Now, we know why we’ve no good leaders

Recently, during the burial of Environment minister John Michuki in Murang’a, the reason why Kenyans no longer get the best from political leaders came out.

One of the speakers at the funeral service, and a senior politician, while heaping praise on the fallen minister, hinted that leaders, him included, fear challenges that have to be addressed to guarantee Kenyans good leadership.

In a seemingly harmless statement, the politician, who at some time worked in the Environment docket, said he once thought of rehabilitating Nairobi River, but the garbage at the Globe Roundabout put him off! The garbage was too huge for him to imagine how he could have it removed and see full rehabilitation of the river, he said.

Failed leadership

Truly, many of our leaders, in various positions, have feared to confront challenges hindering service delivery and often choose to run away from them. Unfortunately, some of these are now seeking higher offices — including the presidency — after failing to deliver change in their various portfolios.

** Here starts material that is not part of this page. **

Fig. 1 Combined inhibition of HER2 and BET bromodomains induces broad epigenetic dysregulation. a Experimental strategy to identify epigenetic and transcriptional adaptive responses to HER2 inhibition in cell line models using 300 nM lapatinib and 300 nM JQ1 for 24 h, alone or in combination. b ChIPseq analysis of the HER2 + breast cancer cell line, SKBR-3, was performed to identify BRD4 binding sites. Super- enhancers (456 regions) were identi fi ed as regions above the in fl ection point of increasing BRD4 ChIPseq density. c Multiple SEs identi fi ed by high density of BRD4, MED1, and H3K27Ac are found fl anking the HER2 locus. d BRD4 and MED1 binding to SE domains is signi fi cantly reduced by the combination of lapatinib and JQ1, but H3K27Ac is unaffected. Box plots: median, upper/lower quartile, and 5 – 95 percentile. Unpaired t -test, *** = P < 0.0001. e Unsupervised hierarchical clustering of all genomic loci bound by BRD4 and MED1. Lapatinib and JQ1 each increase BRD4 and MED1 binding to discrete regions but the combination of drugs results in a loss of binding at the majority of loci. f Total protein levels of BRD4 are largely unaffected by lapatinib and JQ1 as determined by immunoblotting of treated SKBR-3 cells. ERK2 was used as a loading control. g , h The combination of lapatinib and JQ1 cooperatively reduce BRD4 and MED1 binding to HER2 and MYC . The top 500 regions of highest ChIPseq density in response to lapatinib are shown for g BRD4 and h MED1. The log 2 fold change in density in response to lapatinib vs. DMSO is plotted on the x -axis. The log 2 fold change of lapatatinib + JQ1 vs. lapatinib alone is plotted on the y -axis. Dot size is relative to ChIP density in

The office of the presidency, for instance, is the highest responsibility Kenyans can bestow upon any leader. It has so many challenges that have heaped over a long history of political maladministration. Its aspirants must prove they can offer decisive solutions to them.

We need leaders like late John Michuki, who will never fear bigger challenges than just cleaning a Nairobi River.

The politician’s statement was a confirmation that our political leadership has been shying away from confronting poverty, disease inflictions, low quality education, crumbling healthcare and dismal public service to citizens. To date, Anglo leasing, Goldenberg, Triton and other mega corruption cases remain unresolved because the political will is lacking, our political leadership is looking at the garbage that is corruption and take the option of running away hoping somebody else will gather the courage and resolve corruption.

Kenyans are tired of electing indecisive leadership who can never get them out of their day to day sufferings attributable to poverty, corruption and low quality education. This is why we must interrogate our political class. Michuki should be a lesson to those who look at our challenges and do nothing about them.